Mi-mai dernier, le médecin éthiopien Todros exerçait dans le service des urgences d’un hôpital de la capitale, Addis-Abeba, lorsque deux policiers ont fait irruption dans la salle et l’ont emmené sans fournir d’explications. Son seul tort était d’avoir participé à une grève des médecins et des travailleurs de la santé pour protester contre les bas salaires et les mauvaises conditions de travail. Cette grève a rapidement été qualifiée d’« illégale » par le gouvernement, qui a lancé une vaste campagne d’arrestations visant des dizaines de médecins. Todros raconte : « À ce moment-là, j’ai ressenti de l’impuissance et de la honte envers mon pays. » Il ajoute avoir passé plus de trois semaines dans une cellule surpeuplée, sans possibilité de contacter sa famille ni même de se laver.

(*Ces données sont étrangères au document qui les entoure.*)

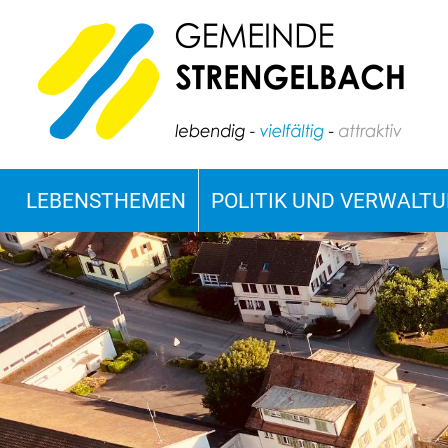
LEBENSTHEMEN
POLITIK UND VERWALT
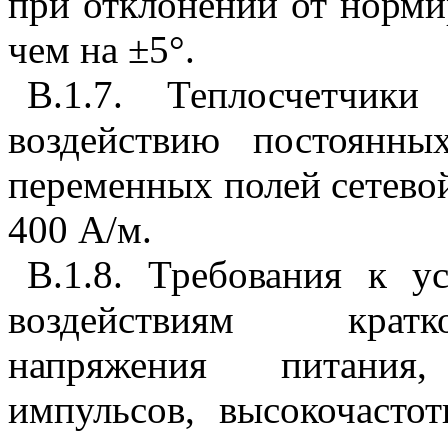
при отклонении от норми
чем на ±5°.
В.1.7. Теплосчетчики
воздействию постоянн
переменных полей сетево
400 А/м.
В.1.8. Требования к у
воздействиям кратк
напряжения питания,
импульсов, высокочастот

La grève a été menée par le « Mouvement des professionnels de la santé éthiopiens », qui a présenté le 19 mai une liste de 12 revendications, dont l’augmentation des salaires, la fourniture d’une assurance maladie, le soutien au transport et l’amélioration de l’environnement de travail. Face à l’inaction du gouvernement, des centaines de médecins ont déserté les hôpitaux dans plusieurs régions, la réponse des autorités a été rapide et sévère : des organisations de défense des droits humains ont documenté l’arrestation de 47 médecins en quelques jours, un chiffre qui a ensuite dépassé les 140. Tous ont finalement été libérés après des promesses gouvernementales de traiter les problèmes soulevés, sans calendrier précis ni mesures concrètes.
La directrice de la division Corne de l’Afrique à Human Rights Watch, Laetitia Bader, a appelé les autorités à « cesser de harceler et d’arrêter les travailleurs de la santé et à engager un dialogue sérieux avec eux ».
En réponse, la police fédérale a accusé les médecins grévistes de « mettre en danger la vie des patients ». Selon les données de la Banque mondiale, certains médecins éthiopiens gagnent à peine 60 dollars par mois, contre environ 1 800 dollars au Kenya voisin. Les médecins affirment que leurs salaires suffisent à peine à payer le loyer, ce qui pousse certains à cumuler des emplois supplémentaires, comme travailler dans des pharmacies ou conduire des taxis.